[ghc-steering-committee] Record dot notation

Iavor Diatchki iavor.diatchki at gmail.com
Mon Feb 10 18:55:09 UTC 2020


I think the nice thing about 4 and 5 is that  we can say that `.x` is just
a new token---a record selector---much like `M.x` is a token is its own
right (the `.` there is not really an "infix" operator).   We don't need
any discussion of the "looseness" of operators, etc.
The difference between 4 and 5 is what happens when there are 3 tokens in a
row like this:

x y .z    -- identifier, identifier, selector

with 4 (the OCaml way) we have that this means:  x (y.z)
with 5 (the JS way?) we have that this means:  (x y) .z

I still think that 4 makes the most sense for Haskell because, I would like
`f x .y` and `f x.y` to both mean `f (x.y)`.  The fact that selection has
higher precedence than application also matches the design choice we've
already made that record update has higher precedence too, so it matches `f
x { y = True }` .

Having thought a bit more about it, I'd update my vote to also include 5:

4 > 5 > 2 > 1 > 3

(i.e., I like the token based approach, and favor "OCaml" style over "JS"
style).

-Iavor







On Mon, Feb 10, 2020 at 9:20 AM Simon Peyton Jones via
ghc-steering-committee <ghc-steering-committee at haskell.org> wrote:

> My point here is that option (5) is no more or less whitespace sensitive
> than option (3). Both need the same cases to figure what the period
> character in your code means. I think this is why Simon PJ has keyed this
> part of the debate to module qualification: that existing feature (not
> under debate) essentially breaks the symmetry here, meaning that we have
> more room to work with without breaking symmetry further.
>
>
>
> You’ve put it very well.  Indeed, we could key it even more tightly to
> module qualification, by making the lexical rule exactly the same: just as
> M.x is treated as binding super-tightly, so is r.x.   If you like, M.x is a
> lexeme, and so is r.x.  They even have the same connotation (the x
> component of M or r respectively).

● PROBLEM
Reproduce the post on record dot notation from "[ghc-steering-committee] Record dot" up to and including "of operators, etc.". The records that come next have no role in this work.

● MATERIAL PROVIDED
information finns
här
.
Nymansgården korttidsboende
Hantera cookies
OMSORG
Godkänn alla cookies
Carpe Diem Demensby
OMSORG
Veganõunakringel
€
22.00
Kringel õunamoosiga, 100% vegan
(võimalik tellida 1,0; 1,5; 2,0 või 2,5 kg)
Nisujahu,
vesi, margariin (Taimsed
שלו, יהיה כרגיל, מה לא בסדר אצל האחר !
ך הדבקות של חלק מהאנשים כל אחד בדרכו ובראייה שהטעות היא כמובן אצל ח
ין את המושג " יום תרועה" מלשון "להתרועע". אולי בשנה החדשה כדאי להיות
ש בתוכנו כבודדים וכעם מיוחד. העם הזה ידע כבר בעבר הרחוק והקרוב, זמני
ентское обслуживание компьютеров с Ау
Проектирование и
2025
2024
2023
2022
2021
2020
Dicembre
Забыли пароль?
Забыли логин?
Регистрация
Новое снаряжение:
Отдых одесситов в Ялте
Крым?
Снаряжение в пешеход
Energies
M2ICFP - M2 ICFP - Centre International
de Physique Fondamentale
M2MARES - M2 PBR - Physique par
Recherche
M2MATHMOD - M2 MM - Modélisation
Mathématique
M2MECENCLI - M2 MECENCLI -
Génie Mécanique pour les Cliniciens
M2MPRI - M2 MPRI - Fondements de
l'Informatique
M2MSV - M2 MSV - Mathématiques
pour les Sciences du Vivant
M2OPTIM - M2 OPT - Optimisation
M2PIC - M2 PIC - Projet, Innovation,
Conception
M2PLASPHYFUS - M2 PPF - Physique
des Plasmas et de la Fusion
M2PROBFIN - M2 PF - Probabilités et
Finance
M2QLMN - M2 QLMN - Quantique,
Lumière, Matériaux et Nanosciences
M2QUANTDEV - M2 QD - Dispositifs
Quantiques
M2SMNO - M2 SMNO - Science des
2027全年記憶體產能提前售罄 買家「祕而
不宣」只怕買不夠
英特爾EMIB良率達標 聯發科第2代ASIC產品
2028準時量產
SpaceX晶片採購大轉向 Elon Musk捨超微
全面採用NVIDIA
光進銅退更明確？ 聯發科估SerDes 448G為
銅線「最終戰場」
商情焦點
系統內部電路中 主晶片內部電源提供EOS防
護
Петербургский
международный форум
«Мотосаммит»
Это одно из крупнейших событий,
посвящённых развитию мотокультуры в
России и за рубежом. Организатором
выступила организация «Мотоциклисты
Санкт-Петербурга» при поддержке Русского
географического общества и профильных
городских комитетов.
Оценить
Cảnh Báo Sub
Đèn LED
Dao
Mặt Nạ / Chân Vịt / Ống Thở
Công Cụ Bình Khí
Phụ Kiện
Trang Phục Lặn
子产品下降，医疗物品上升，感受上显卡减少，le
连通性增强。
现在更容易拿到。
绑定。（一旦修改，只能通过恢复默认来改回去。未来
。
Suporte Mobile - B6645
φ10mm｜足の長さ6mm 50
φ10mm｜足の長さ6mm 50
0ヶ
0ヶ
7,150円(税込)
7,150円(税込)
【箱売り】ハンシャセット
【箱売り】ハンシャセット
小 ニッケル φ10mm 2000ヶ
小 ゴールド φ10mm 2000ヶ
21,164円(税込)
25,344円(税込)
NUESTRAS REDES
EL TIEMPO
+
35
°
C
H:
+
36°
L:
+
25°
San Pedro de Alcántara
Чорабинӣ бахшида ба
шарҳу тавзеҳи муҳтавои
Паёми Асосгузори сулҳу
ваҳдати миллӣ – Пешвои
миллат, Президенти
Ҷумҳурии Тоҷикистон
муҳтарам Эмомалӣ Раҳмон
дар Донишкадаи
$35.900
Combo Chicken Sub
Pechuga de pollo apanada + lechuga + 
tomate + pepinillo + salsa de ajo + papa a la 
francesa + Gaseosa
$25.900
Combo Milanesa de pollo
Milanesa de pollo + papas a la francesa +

● RESPONSE AREA
[ghc-steering-committee] Record dot notation

Iavor Diatchki iavor.diatchki at gmail.com
Mon Feb 10 18:55:09 UTC 2020


I think the nice thing about 4 and 5 is that  we can say that `.x` is just
a new token---a record selector---much like `M.x` is a token is its own
right (the `.` there is not really an "infix" operator).   We don't need
any discussion of the "looseness" of operators, etc.